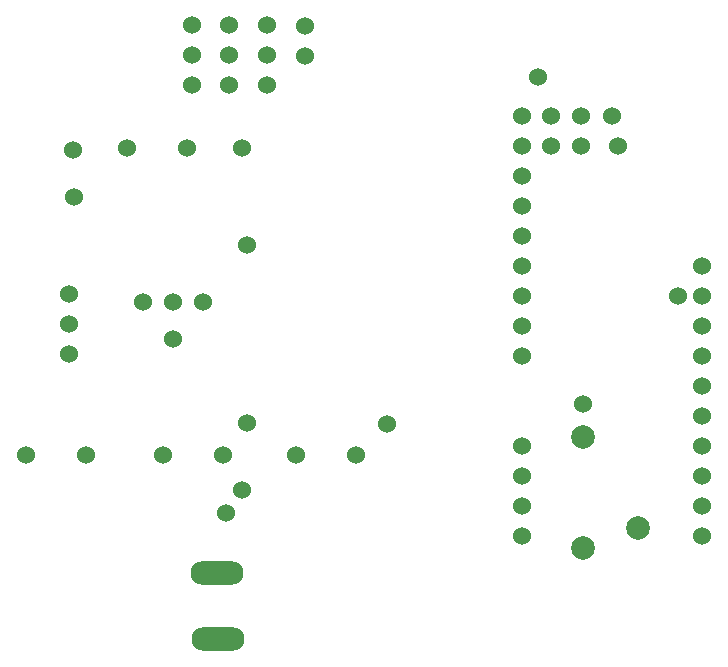
<source format=gbr>
%FSDAX44Y44*%
%MOMM*%
%SFA1B1*%

%IPPOS*%
%ADD19C,1.523997*%
%ADD20C,1.999996*%
%ADD21O,4.499991X1.999996*%
%LNpcb1_pads_top-1*%
%LPD*%
G54D19*
X01075400Y00813963D03*
X01176401Y00702564D03*
X00640334Y00907288D03*
X00740791Y01030859D03*
X00640334Y00856488D03*
Y00881888D03*
X01156081Y00905764D03*
X01100784Y01057402D03*
X00840105Y01108583D03*
X00840486Y01134364D03*
X01105662Y01032129D03*
X01037400Y01090463D03*
X00728293Y00868680D03*
X00776351Y01134745D03*
Y01109345D03*
Y01083945D03*
X00808355Y01134618D03*
Y01109218D03*
Y01083818D03*
X00728293Y00900581D03*
X00702893D03*
X00744474Y01134618D03*
Y01109218D03*
Y01083818D03*
X01176401Y00753364D03*
Y00804164D03*
Y00829564D03*
Y00854964D03*
Y00880364D03*
Y00905764D03*
X01024001D03*
Y00880364D03*
Y00854964D03*
Y00778764D03*
Y00753364D03*
Y00727964D03*
Y00702564D03*
Y00931164D03*
Y00956564D03*
Y00981964D03*
Y01007364D03*
Y01032764D03*
Y01058164D03*
X01176401Y00931164D03*
Y00778764D03*
X00689991Y01030859D03*
X00719963Y00771017D03*
X01073785Y01057910D03*
Y01032510D03*
X01048385Y01057910D03*
Y01032510D03*
X00643890Y01028700D03*
X00645160Y00989330D03*
X00909955Y00796798D03*
X00787400Y00741045D03*
X00773430Y00721614D03*
X00753693Y00900581D03*
X01176401Y00727964D03*
X00884047Y00770890D03*
X00833247D03*
X00770763Y00771017D03*
X00655320D03*
X00604520D03*
X00790920Y00797453D03*
X00787400Y01030963D03*
X00791210Y00948690D03*
G54D20*
X01122680Y00708660D03*
X01075835Y00786293D03*
Y00692293D03*
G54D21*
X00765810Y00670560D03*
X00767080Y00614680D03*
M02*
</source>
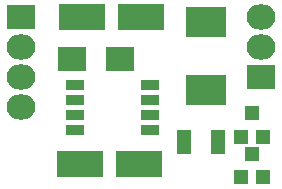
<source format=gbr>
G04 #@! TF.FileFunction,Soldermask,Top*
%FSLAX46Y46*%
G04 Gerber Fmt 4.6, Leading zero omitted, Abs format (unit mm)*
G04 Created by KiCad (PCBNEW 4.0.0-rc2-1-stable) date Thursday, April 14, 2016 'amt' 08:51:10 am*
%MOMM*%
G01*
G04 APERTURE LIST*
%ADD10C,0.100000*%
%ADD11R,3.900120X2.200860*%
%ADD12R,2.400000X2.000000*%
%ADD13R,3.400000X2.600000*%
%ADD14R,1.200100X1.200100*%
%ADD15R,1.543000X0.908000*%
%ADD16R,1.300000X2.100000*%
%ADD17R,2.432000X2.127200*%
%ADD18O,2.432000X2.127200*%
G04 APERTURE END LIST*
D10*
D11*
X136992360Y-114046000D03*
X131993640Y-114046000D03*
D12*
X131350000Y-105156000D03*
X135350000Y-105156000D03*
D13*
X142621000Y-107802000D03*
X142621000Y-102002000D03*
D11*
X137119360Y-101600000D03*
X132120640Y-101600000D03*
D14*
X145608000Y-111744760D03*
X147508000Y-111744760D03*
X146558000Y-109745780D03*
X145608000Y-115173760D03*
X147508000Y-115173760D03*
X146558000Y-113174780D03*
D15*
X137922000Y-107315000D03*
X137922000Y-108585000D03*
X137922000Y-109855000D03*
X137922000Y-111125000D03*
X131572000Y-111125000D03*
X131572000Y-109855000D03*
X131572000Y-108585000D03*
X131572000Y-107315000D03*
D16*
X143690000Y-112141000D03*
X140790000Y-112141000D03*
D17*
X127000000Y-101600000D03*
D18*
X127000000Y-104140000D03*
X127000000Y-106680000D03*
X127000000Y-109220000D03*
D17*
X147320000Y-106680000D03*
D18*
X147320000Y-104140000D03*
X147320000Y-101600000D03*
M02*

</source>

**Prompt:** What is needed here is an exact transcript of the data above, pictures excluded.

**Response below:**
<source format=gbr>
%FSDAX44Y44*%
%MOMM*%
%SFA1B1*%

%IPPOS*%
%ADD19C,1.523997*%
%ADD20C,1.999996*%
%ADD21O,4.499991X1.999996*%
%LNpcb1_pads_top-1*%
%LPD*%
G54D19*
X01075400Y00813963D03*
X01176401Y00702564D03*
X00640334Y00907288D03*
X00740791Y01030859D03*
X00640334Y00856488D03*
Y00881888D03*
X01156081Y00905764D03*
X01100784Y01057402D03*
X00840105Y01108583D03*
X00840486Y01134364D03*
X01105662Y01032129D03*
X01037400Y01090463D03*
X00728293Y00868680D03*
X00776351Y01134745D03*
Y01109345D03*
Y01083945D03*
X00808355Y01134618D03*
Y01109218D03*
Y01083818D03*
X00728293Y00900581D03*
X00702893D03*
X00744474Y01134618D03*
Y01109218D03*
Y01083818D03*
X01176401Y00753364D03*
Y00804164D03*
Y00829564D03*
Y00854964D03*
Y00880364D03*
Y00905764D03*
X01024001D03*
Y00880364D03*
Y00854964D03*
Y00778764D03*
Y00753364D03*
Y00727964D03*
Y00702564D03*
Y00931164D03*
Y00956564D03*
Y00981964D03*
Y01007364D03*
Y01032764D03*
Y01058164D03*
X01176401Y00931164D03*
Y00778764D03*
X00689991Y01030859D03*
X00719963Y00771017D03*
X01073785Y01057910D03*
Y01032510D03*
X01048385Y01057910D03*
Y01032510D03*
X00643890Y01028700D03*
X00645160Y00989330D03*
X00909955Y00796798D03*
X00787400Y00741045D03*
X00773430Y00721614D03*
X00753693Y00900581D03*
X01176401Y00727964D03*
X00884047Y00770890D03*
X00833247D03*
X00770763Y00771017D03*
X00655320D03*
X00604520D03*
X00790920Y00797453D03*
X00787400Y01030963D03*
X00791210Y00948690D03*
G54D20*
X01122680Y00708660D03*
X01075835Y00786293D03*
Y00692293D03*
G54D21*
X00765810Y00670560D03*
X00767080Y00614680D03*
M02*
</source>
<source format=gbr>
G04 #@! TF.FileFunction,Soldermask,Top*
%FSLAX46Y46*%
G04 Gerber Fmt 4.6, Leading zero omitted, Abs format (unit mm)*
G04 Created by KiCad (PCBNEW 4.0.0-rc2-1-stable) date Thursday, April 14, 2016 'amt' 08:51:10 am*
%MOMM*%
G01*
G04 APERTURE LIST*
%ADD10C,0.100000*%
%ADD11R,3.900120X2.200860*%
%ADD12R,2.400000X2.000000*%
%ADD13R,3.400000X2.600000*%
%ADD14R,1.200100X1.200100*%
%ADD15R,1.543000X0.908000*%
%ADD16R,1.300000X2.100000*%
%ADD17R,2.432000X2.127200*%
%ADD18O,2.432000X2.127200*%
G04 APERTURE END LIST*
D10*
D11*
X136992360Y-114046000D03*
X131993640Y-114046000D03*
D12*
X131350000Y-105156000D03*
X135350000Y-105156000D03*
D13*
X142621000Y-107802000D03*
X142621000Y-102002000D03*
D11*
X137119360Y-101600000D03*
X132120640Y-101600000D03*
D14*
X145608000Y-111744760D03*
X147508000Y-111744760D03*
X146558000Y-109745780D03*
X145608000Y-115173760D03*
X147508000Y-115173760D03*
X146558000Y-113174780D03*
D15*
X137922000Y-107315000D03*
X137922000Y-108585000D03*
X137922000Y-109855000D03*
X137922000Y-111125000D03*
X131572000Y-111125000D03*
X131572000Y-109855000D03*
X131572000Y-108585000D03*
X131572000Y-107315000D03*
D16*
X143690000Y-112141000D03*
X140790000Y-112141000D03*
D17*
X127000000Y-101600000D03*
D18*
X127000000Y-104140000D03*
X127000000Y-106680000D03*
X127000000Y-109220000D03*
D17*
X147320000Y-106680000D03*
D18*
X147320000Y-104140000D03*
X147320000Y-101600000D03*
M02*

</source>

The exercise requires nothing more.